指間沙皺了皺眉頭,環視著四周,也開口說道:“雖然可能是由於都是漆黑一片而產生的誤會,但是...我的確感覺我們是在兜圈子。”
氣氛一下子有些凝固起來,手機照射出的慘白的燈光映照在崎嶇的泥路上,不管看哪兒都好像是很熟悉的樣子。
尖銳的石子,泥塊的碎屑,掉落滿地的枯虯枝幹,遍地都是的乾枯落葉,不管是看哪兒都是這樣一幅荒敗的景象,的確感覺這一路走來景色都沒怎麼改變過。
“雖然我也有這種感覺,但應該不是這樣的。”
就在這時,紅鶴卻搖了搖頭反駁道:“我一路上走過來,用石子在附近的樹上面刻下了還算是明顯的痕跡,如果我們是繞圈子,回到了原地的話,我肯定會注意到自己留下來的痕跡的,但是並沒有。”
“有沒有可能是因為光線太暗了所以沒看清?”
弗蘭底氣不足地小聲問道。
“這怎麼可能。”
紅鶴還沒回答呢,周可兒就頭也不回地順口反駁道:“如果我們是繞回原路了,那麼原本在紅鶴手邊的樹應該還在她的手邊,就相當於刻舟求劍麼。
只要記錄的位置不變,人繞回來的話,不可能會注意不到的。
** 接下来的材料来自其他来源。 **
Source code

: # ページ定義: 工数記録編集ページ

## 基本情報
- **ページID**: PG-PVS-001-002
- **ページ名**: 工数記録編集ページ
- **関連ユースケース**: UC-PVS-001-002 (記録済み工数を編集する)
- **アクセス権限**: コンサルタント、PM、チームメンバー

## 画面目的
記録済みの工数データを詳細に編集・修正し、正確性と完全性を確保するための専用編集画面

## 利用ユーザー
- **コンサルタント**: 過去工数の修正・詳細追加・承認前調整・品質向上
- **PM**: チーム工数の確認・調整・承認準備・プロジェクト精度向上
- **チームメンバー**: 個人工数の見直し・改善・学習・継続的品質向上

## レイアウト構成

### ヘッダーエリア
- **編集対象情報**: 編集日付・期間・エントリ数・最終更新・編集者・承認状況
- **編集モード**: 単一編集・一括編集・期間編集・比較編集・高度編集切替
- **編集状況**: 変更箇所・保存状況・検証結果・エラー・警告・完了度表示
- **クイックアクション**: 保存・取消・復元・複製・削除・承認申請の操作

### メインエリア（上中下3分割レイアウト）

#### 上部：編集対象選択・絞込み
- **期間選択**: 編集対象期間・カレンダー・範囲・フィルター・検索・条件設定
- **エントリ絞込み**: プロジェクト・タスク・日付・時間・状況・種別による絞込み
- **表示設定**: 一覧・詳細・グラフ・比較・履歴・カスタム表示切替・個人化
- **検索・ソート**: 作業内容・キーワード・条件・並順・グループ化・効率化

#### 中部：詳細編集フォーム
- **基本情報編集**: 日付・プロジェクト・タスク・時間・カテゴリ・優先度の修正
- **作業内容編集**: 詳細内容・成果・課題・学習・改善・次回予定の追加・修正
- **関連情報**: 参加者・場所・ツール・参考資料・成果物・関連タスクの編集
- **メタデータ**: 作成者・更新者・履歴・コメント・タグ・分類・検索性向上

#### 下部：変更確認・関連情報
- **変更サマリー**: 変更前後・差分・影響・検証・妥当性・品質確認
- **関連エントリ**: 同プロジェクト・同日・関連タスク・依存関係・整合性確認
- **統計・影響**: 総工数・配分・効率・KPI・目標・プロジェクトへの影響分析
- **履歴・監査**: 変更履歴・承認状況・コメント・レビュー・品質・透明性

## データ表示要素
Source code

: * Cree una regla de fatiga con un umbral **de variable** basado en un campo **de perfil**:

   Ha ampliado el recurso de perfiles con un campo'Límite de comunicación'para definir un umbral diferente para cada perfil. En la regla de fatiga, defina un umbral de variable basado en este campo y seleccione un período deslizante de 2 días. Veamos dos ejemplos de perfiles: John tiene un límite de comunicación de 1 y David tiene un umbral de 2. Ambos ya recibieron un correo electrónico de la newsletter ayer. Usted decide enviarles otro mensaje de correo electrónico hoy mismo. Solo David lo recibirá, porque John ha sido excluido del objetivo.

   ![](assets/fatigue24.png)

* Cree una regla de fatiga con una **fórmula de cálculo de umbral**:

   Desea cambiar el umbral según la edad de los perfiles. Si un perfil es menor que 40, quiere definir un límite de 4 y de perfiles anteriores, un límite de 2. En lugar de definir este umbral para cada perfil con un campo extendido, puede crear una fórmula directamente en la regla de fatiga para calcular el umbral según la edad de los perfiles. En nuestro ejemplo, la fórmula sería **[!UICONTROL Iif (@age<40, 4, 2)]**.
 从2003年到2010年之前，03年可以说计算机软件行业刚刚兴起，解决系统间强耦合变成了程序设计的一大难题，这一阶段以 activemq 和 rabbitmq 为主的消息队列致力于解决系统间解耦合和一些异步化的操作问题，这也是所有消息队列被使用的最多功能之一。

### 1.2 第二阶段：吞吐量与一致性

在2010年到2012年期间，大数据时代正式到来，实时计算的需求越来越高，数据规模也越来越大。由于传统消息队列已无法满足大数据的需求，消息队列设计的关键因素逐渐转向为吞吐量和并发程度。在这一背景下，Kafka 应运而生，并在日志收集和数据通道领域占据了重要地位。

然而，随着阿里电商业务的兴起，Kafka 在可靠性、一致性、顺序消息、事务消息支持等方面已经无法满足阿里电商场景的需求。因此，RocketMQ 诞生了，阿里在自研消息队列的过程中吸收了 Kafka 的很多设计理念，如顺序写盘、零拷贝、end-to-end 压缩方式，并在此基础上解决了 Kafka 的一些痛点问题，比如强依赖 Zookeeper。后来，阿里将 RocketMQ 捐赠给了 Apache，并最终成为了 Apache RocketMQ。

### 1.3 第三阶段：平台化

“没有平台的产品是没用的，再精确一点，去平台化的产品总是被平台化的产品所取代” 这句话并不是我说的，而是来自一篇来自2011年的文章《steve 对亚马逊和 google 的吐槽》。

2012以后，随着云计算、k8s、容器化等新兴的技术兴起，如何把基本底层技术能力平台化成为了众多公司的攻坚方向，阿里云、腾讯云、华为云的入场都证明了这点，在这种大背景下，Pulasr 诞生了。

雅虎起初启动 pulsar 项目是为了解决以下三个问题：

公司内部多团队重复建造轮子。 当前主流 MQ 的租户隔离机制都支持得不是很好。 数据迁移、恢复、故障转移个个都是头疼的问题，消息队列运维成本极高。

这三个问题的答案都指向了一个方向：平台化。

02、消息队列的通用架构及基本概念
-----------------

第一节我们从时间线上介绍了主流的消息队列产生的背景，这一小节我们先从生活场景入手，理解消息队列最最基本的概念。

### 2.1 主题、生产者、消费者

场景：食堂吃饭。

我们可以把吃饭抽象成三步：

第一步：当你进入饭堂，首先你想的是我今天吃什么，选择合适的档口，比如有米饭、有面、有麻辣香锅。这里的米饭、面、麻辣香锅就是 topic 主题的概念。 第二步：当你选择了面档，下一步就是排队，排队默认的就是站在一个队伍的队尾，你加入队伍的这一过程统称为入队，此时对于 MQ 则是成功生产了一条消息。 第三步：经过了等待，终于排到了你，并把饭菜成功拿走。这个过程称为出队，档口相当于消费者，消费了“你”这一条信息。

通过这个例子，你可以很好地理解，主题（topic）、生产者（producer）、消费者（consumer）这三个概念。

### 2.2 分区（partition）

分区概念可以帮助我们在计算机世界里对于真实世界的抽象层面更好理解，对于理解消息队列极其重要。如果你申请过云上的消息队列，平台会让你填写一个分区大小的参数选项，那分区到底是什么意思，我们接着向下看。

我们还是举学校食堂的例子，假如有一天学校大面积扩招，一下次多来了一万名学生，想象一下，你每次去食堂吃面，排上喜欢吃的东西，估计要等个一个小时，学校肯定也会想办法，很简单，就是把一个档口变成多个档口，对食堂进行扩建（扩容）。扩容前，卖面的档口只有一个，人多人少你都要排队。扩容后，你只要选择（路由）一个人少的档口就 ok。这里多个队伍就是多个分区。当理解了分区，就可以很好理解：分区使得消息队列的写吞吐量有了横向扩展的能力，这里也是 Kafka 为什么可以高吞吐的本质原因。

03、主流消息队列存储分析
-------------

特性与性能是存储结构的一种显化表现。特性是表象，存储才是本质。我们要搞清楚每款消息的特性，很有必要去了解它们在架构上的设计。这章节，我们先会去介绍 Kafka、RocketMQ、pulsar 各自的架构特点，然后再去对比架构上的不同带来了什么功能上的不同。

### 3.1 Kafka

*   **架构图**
如果只有一個痕跡那還有可能,但紅鶴可是刻了一路呢。”
“刻舟求劍?那是什麼?”
弗蘭雖然聽懂了周可兒的意思,但不清楚這個成語哪兒來的。
“...有空多去翻翻舊紀元的典籍,這樣裝逼起來別人才會震驚。”
周可兒沉默了兩秒,然後語重心長地勸道。
“噓...有聲音。”
指間沙毫無徵兆地突然說道。
眾人聞言自然是立馬停下交流,停下腳步,屏氣凝神地聆聽。
但萬籟俱寂。
只有眾人的呼吸聲。
“有什麼聲音?”
過了一會兒,紅鶴小聲朝指間沙問道。
“有人在叫我的名字...你們都聽不見嗎?聲音越來越大了!”
指間沙疑惑地看著紅鶴,忍不住捂住頭,跪倒在地,痛撥出聲:“這是...什麼?等等,我好像看到...是一開始的景象,白色的燈光!有人,我看到有人來了...我好像躺在哪裡?”
“你沒事吧?”
弗蘭忍不住走上前來,很有分寸地隔了一小段距離,小聲問道。
“你覺得這像是沒事情的樣子嗎?”
周可兒翻了個白眼,他一直覺得問別人「你沒事吧」這種話是最蠢的了。
別人有沒有事你難道看不出來嗎?問這種話就說明你已經知道別人肯定是有事了,你想讓別人怎麼回答?非要聽別人勉強說一句「我沒事」,自己安慰自己?有癮啊?
都是為了緩解自己無能為力的愧疚感而已,但其實毫無作用,是連逃避行為都不如都自我取悅。
這種一聽到這句話,就無法抑制地從內心升起的無力感,總是讓他想起半年前那件事。
“呼...”
周可兒長出一口氣,搖了搖頭,將雜念拋在腦後。
“呼哧,呼哧...”
指間沙似乎從幻覺中回過神來,額頭上冒出許多汗,正劇烈地喘息著。
還好沒有一個電話打過來,不然她就得跟對面說她在跑步了。